Les stocks de vaccins contre la grippe A (H1N1) donnent une poussée de fièvre aux politiques. Alors que la ministre de la Santé, Roselyne Bachelot, confirme que la France revend son surplus de stocks, plusieurs responsables, de gauche comme de droite, dénoncent un gâchis. PS et Nouveau Centre réclament même une commission d'enquête parlementaire.

La France aurait fourni des vaccins à l'Iran

L'Iran a acheté à la France deux millions de doses de vaccin contre la grippe A (H1N1), selon le ministère de la Santé iranien. Les livraisons remonteraient au 7 décembre. L'information n'a pas été confirmée côté français.

Téhéran a annoncé que le pays disposait d'un total de quatre millions de doses, achetées auprès de plusieurs pays, et que la campagne de vaccination allait commencer "dans les jours à venir".

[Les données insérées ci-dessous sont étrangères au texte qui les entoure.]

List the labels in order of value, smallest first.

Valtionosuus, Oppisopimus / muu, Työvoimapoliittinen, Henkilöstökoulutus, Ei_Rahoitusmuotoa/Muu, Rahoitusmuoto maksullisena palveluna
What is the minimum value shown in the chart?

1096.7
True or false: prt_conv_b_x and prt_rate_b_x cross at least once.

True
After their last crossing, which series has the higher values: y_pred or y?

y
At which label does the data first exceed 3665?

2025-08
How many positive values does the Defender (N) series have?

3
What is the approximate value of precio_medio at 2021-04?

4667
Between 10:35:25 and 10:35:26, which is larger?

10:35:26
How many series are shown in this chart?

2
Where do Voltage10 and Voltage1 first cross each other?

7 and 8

Les autorités iraniennes ont recensé officiellement 3 762 cas de grippe A (H1N1) et ont fait part de 147 décès liés à la maladie.

Pour l’instant, la France est très loin d’avoir trouvé acquéreur pour ses 80 millions de doses en excès. Seul le Qatar a passé une commande ferme de 300 000 unités, ce qui représente 2,1 millions d’euros (les doses ont été revendues au prix auquel la France les a achetées, soit de 6,25 à 10 euros selon les produits). Les négociations seraient bien avancées avec l’Égypte, qui compterait acquérir 2 millions de doses pour 14 millions d’euros et "des contacts sont en cours avec le Mexique et l’Ukraine", selon Roselyne Bachelot. Dans cette course à la revente, la France se retrouve de plus en concurrence avec d’autres pays européens, comme l’Allemagne.

Décalage

Lorsque, l'été dernier, le gouvernement se prépare à l’épidémie, il joue à fond la carte du principe de précaution et vise les 100 % de la population vaccinée. Le pays achète 94 millions de doses pour 869 millions d’euros. En fin d’année, seulement 5 millions de personnes s’étaient fait vacciner, selon le dernier pointage de l’Institut national de veille sanitaire.

Un décalage entre les prévisions et la réalité qui a eu le don d’en énerver plus d’un.

"Les scientifiques et des politiques avaient prévenu dès le début, mais le gouvernement a décidé de dramatiser et surmédiatiser l’épidémie", dénonce le député PS Jean-Marie Le Guen. Les milieux scientifiques se montrent également critiques. Avec le Tamiflu, les masques et la communication, "la campagne a coûté près de 2 milliards d’euros, soit trois fois le montant alloué au plan cancer qui s’étale sur quatre ans", s'insurge Marc Gentilini, spécialiste des maladies infectieuses et ancien président de la Croix-Rouge française. A droite, certains sont tout aussi sceptiques. "Les sommes investies représentent la totalité des déficits des hôpitaux", indique à l’AFP le député UMP Bernard Debré.

De son côté, le gouvernement argue qu'il n'a appris qu'en novembre qu'il n'était pas nécessaire de faire deux vaccinations par patient comme cela avait été préconisé auparavant.

En Europe, une situtation moins problématique

Pourtant, la France n’est pas le seul pays à avoir trop acheté. En Europe, la plupart des pays, comme l’Allemagne ou les Pays-Bas, se retrouvent également avec des stocks importants à écouler. Une situation qui ne déclenche pas de telle polémique dans ces pays.

"C’est vrai que c’est un échec financier, mais la population a compris que la santé est plus importante que l’argent", affirme à France24.com Uwe Schultz, responsable de la communication du Land de Thuringe qui centralisait pour toute l’Allemagne les informations relatives à la grippe A jusqu’au 31 décembre. Mais contrairement à la France, les Allemands ont décidé de ne prévoir des stocks que pour vacciner 30 % de la population… sur les conseils des milieux scientifiques. "C’est sûr qu’on est dans une situation moins problématique que la France", conclut Uwe Schultz.